Слезать неохота, до чего хорошо… Руками — ногами бревно обнимешь покрепче, в комочек сожмешься и ровно летишь, летишь по воздуху… Все видко далеко — о, до самой земли краешку… А теперича мне, Шура, на бок не повернуться. На пол ножку не поставить, на лавку не залезть, не — ет…

Шурка вспомнил, какой ловкой, красивой, рукастой была диковато — молчаливая Настя в первый год замужества. Она летала ветром на колодец, на речку, таскала дрова из леса, на помочах не уступала Солиной молодухе. Бабка Ольга весело хвасталась, что уж такую ей бог дал сноху послушную, здоровячку, красавицу несказанную. Словечка лишнего не вымолвит, руками разговаривает — так все у ней в белых рученьках и кипит, переворачивается. «Ах ты господи Иисусе, любо поглядеть! — говорила бабка. — Вот погодите, увезет ее Миша, батюшка, инператор мой, в Питер… станет Настенька барыней — сударыней, распрекрасной королевной».

Шурка слушал скрипучий голос Насти, смотрел на распрекрасную королевну, от которой осталась одна голова, и чувствовал, как стынут, немеют у него кончики пальцев, кто-то душит его за горло, того и гляди он сам станет живым покойником.

Содрогаясь, он прокашлялся, продул горло, чтобы меньше душило, шевельнул пальцами. Он покосился на ленточку в упавшей косе, на голубой беспомощный узелок, который почему-то ему было жалко сильнее всего, и так пнул ногой кошку, что она фыркнула и больше из-под кровати не появлялась.

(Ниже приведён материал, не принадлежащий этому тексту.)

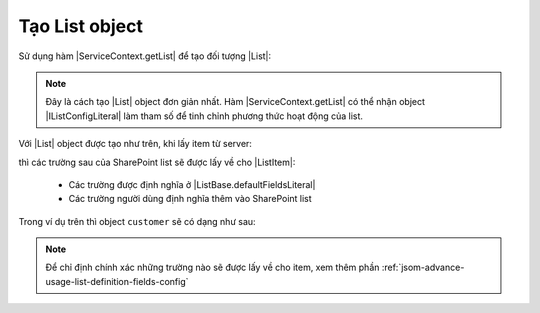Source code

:.. _jsom-basic-usage-create-list-object:

Tạo List object
===============

Sử dụng hàm |ServiceContext.getList| để tạo đối tượng |List|:

.. code-block:: javascript
   :linenos:

   var customerList = serviceContext.getList("Customers");

.. note::

   Đây là cách tạo |List| object đơn giản nhất. Hàm |ServiceContext.getList| có 
   thể nhận object |IListConfigLiteral| làm tham số để tinh chỉnh phương thức 
   hoạt động của list.

Với |List| object được tạo như trên, khi lấy item từ server:

.. code-block:: javascript
   :linenos:

   customerList.getByIdAsync(1).then(function (customer) {
      console.log(customer);
   });

thì các trường sau của SharePoint list sẽ được lấy về cho |ListItem|:

   - Các trường được định nghĩa ở |ListBase.defaultFieldsLiteral|
   - Các trường người dùng định nghĩa thêm vào SharePoint list
     
Trong ví dụ trên thì object ``customer`` sẽ có dạng như sau:

.. code-block:: javascript
   :linenos:

   {
      id: 1,

      // default fields:
      title: "Title",
      author: "Author",
      editor: "Editor",
      created: <Date> object,
      modified: <Date> object,
      uniqueId: "fa773dda-1267-49d2-87ef-d65e3353ab7c",

      // user fields:
      customerName: "Jubei",
      address: "Hanoi, Vietnam"
   }
    
.. note::
   
   Để chỉ định chính xác những trường nào sẽ được lấy về cho item, xem thêm phần
   :ref:`jsom-advance-usage-list-definition-fields-config`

— Да — а… не забраться мне на лавку… в окошечко не поглядеть, — повторила, продребезжала, как лучинка, Настя, и от тяжелых частых слез дрогнули ее мертвые щеки. — Вот что со мной наделали, Шура…

— Полно, полно мучить себя! Опять ты, доченька, за старое? — пугливо забормотала бабка Ольга, расторопно подбегая к кровати с ковшиком. — Испей водицы — и пройдет… Кто с тобой чего наделал? Грех так думать. Божья воля, виноватых нетути.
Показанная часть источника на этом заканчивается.